_Required work_:
1. In the article on filtering child abuse images, swap "law enforcement agencies" for "police agencies" and give the passage between "Another useful solution" and "that PhotoDNA uses.", inclusive.
2. According to the article on filtering child abuse images, how much does it cost to install Whitebox?

··· Document text

The cost of installing Whitebox is about $10 million, or around Rs 66 crore, Creutz says. This would make the system reasonably affordable for large ISPs, especially if the government were to provide subsidies.
“It is extremely unlikely that legitimate content or innocent users get wrongly blocked,” Creutz adds. “The lists used by Whitebox are lists from IWF (Internet Watch Foundation), Interpol or law enforcement of websites known to contain child pornography.”
The government and ISPs can also create their own block lists.
“Should a website get wrongly blocked, there is a function where the user can send an e-mail to us at NetClean and ask to be taken off the list,” say Creutz.
Another useful solution is Microsoft’s PhotoDNA, available for free to law enforcement agencies and other qualified organisations. “Finding known child sex abuse images in that huge universe is like finding a needle in a haystack,” says Courtney Gregoire, a senior attorney at Microsoft’s Digital Crimes Unit, in a company blog post. Photo DNA is “an easier, more scalable way to identify and detect these worst of the worst images”, he says.
PhotoDNA uses “hash” matching technology to identify illegal photos, even if they have been altered by changing the size, making small marks or adjusting the colour balances. The cloud-based technology compares millions of photos against a hash set of CSA images and filter out the illegal ones. The International Centre for Missing & Exploited Children (ICMEC) runs Project VIC, which has a huge database of such images that PhotoDNA uses.

······
··· Given data

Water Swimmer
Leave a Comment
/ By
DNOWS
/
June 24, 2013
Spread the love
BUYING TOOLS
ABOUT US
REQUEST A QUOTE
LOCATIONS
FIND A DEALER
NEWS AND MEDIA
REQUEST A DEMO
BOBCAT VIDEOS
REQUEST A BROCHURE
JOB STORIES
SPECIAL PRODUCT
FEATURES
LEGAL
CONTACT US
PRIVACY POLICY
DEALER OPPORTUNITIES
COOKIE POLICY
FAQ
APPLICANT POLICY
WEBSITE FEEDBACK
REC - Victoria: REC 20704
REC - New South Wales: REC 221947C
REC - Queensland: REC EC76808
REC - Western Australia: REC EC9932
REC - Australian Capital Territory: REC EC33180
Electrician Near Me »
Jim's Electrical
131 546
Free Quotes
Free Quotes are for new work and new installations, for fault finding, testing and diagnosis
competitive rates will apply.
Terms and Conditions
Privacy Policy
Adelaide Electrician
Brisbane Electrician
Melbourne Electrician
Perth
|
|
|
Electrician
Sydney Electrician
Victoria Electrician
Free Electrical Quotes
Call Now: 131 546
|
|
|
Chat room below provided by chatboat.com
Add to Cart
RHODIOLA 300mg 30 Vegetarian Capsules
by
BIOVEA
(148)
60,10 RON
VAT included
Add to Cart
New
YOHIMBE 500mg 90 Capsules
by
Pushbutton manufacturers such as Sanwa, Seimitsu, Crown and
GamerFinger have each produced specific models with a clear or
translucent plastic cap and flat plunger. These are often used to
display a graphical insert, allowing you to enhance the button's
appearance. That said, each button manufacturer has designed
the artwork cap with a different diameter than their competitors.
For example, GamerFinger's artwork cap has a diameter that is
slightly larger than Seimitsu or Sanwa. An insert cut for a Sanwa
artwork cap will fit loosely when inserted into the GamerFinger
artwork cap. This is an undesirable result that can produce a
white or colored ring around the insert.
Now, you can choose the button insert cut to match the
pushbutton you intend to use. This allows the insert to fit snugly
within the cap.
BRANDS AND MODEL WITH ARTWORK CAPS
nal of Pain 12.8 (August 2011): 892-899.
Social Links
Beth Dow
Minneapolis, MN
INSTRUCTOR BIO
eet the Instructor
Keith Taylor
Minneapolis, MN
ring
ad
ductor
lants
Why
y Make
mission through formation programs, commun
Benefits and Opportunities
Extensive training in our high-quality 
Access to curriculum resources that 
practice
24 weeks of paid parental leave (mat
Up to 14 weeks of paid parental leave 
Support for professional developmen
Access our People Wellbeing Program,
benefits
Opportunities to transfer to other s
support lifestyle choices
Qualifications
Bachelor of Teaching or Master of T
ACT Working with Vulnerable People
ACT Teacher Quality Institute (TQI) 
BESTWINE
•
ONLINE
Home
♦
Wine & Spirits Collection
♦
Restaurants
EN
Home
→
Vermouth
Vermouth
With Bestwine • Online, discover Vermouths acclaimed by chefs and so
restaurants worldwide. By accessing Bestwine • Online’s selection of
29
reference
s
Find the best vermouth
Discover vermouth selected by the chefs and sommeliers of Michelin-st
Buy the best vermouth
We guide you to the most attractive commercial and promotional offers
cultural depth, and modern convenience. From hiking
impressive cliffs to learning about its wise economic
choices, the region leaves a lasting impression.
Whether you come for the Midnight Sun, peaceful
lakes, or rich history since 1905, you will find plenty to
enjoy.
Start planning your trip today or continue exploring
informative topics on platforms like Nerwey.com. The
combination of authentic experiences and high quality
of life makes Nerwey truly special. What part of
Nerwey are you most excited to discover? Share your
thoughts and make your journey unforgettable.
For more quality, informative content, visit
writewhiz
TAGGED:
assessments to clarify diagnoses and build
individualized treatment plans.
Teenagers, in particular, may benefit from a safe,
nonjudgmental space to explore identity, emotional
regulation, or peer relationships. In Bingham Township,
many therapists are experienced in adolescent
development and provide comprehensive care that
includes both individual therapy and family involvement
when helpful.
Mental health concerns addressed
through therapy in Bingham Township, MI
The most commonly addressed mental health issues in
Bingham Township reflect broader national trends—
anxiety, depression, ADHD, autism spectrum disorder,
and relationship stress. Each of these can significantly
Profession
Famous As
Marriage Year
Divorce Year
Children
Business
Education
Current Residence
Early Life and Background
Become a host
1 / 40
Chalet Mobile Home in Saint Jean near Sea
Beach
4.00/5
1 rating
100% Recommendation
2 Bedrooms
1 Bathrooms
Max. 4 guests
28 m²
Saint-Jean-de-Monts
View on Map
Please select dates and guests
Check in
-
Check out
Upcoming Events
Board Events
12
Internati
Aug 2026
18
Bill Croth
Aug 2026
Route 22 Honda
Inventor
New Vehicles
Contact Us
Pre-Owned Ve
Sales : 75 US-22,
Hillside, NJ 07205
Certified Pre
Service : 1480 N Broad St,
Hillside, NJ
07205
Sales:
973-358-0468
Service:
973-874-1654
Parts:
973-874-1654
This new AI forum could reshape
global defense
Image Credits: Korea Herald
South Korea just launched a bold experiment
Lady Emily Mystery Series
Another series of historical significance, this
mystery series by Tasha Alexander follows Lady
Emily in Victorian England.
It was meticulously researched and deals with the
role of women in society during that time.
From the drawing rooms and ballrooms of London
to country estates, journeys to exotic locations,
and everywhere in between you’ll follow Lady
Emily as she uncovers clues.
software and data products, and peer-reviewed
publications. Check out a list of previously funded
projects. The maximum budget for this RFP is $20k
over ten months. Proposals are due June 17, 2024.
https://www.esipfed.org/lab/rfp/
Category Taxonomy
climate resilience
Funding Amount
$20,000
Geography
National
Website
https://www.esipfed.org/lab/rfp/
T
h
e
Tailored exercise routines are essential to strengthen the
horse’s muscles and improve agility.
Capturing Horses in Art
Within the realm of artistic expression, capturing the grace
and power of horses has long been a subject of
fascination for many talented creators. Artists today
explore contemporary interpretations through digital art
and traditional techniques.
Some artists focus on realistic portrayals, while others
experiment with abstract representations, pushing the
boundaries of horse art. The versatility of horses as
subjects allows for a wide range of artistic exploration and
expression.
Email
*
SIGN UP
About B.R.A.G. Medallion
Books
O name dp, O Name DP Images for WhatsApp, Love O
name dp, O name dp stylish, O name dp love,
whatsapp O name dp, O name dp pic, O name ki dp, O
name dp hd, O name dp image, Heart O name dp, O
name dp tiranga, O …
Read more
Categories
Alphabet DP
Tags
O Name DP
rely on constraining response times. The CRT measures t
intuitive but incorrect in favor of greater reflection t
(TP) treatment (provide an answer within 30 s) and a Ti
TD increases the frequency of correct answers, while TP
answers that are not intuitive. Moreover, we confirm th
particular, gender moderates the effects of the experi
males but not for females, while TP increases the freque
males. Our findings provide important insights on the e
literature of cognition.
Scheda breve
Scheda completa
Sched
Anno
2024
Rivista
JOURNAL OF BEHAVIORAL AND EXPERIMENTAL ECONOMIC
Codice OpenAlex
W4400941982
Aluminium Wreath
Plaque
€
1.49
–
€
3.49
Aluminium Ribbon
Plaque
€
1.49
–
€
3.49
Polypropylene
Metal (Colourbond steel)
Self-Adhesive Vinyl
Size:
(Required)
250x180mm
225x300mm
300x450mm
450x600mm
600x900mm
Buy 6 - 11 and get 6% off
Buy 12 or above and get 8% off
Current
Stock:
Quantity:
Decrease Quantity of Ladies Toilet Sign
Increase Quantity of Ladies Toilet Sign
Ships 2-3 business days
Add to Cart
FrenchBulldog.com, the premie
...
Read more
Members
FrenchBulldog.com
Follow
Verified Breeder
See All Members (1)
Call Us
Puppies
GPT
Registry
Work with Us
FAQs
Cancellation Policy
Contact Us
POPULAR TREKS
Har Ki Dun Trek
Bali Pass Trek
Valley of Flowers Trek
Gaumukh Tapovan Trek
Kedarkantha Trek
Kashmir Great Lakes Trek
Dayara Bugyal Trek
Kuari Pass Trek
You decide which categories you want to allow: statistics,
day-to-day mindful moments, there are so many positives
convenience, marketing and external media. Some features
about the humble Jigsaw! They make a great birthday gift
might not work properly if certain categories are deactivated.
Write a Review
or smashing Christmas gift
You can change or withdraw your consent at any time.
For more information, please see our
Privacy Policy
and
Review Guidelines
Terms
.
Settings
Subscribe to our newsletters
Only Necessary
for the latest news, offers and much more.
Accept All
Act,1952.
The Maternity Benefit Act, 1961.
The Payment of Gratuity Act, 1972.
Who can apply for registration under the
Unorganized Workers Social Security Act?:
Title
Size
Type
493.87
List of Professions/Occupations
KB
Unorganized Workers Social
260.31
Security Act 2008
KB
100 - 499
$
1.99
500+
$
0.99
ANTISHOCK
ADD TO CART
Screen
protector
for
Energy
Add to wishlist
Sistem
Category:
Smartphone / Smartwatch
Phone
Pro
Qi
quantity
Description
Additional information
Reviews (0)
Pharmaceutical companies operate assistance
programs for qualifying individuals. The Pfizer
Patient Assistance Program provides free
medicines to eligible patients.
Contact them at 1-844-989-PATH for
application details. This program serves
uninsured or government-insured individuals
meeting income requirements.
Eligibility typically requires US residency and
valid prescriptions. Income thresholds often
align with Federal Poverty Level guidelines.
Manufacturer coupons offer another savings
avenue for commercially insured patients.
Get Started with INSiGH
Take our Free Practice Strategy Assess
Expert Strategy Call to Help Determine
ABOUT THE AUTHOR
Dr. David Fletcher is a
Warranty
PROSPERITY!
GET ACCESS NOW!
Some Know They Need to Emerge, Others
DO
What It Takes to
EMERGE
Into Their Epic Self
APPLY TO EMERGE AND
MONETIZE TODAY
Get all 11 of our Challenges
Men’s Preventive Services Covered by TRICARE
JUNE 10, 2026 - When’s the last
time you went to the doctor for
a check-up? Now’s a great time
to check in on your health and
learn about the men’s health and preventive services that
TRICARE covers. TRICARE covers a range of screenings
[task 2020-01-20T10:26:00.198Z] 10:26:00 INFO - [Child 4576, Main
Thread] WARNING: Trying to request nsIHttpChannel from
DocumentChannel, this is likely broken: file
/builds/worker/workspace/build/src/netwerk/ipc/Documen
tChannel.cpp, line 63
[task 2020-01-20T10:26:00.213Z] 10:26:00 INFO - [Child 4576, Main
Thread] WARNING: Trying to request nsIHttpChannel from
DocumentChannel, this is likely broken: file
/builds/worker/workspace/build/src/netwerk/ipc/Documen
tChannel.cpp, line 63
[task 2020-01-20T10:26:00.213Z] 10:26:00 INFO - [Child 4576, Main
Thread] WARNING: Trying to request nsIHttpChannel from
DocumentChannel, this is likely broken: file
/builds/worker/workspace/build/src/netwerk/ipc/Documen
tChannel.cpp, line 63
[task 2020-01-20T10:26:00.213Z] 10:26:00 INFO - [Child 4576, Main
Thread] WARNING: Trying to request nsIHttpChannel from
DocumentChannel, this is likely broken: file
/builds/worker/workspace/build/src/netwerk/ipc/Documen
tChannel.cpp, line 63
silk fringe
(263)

······

_Answers in order_:
1.
Another useful solution is Microsoft’s PhotoDNA, available for free to police agencies and other qualified organisations. “Finding known child sex abuse images in that huge universe is like finding a needle in a haystack,” says Courtney Gregoire, a senior attorney at Microsoft’s Digital Crimes Unit, in a company blog post. Photo DNA is “an easier, more scalable way to identify and detect these worst of the worst images”, he says.
PhotoDNA uses “hash” matching technology to identify illegal photos, even if they have been altered by changing the size, making small marks or adjusting the colour balances. The cloud-based technology compares millions of photos against a hash set of CSA images and filter out the illegal ones. The International Centre for Missing & Exploited Children (ICMEC) runs Project VIC, which has a huge database of such images that PhotoDNA uses.

2. About $10 million, or around Rs 66 crore.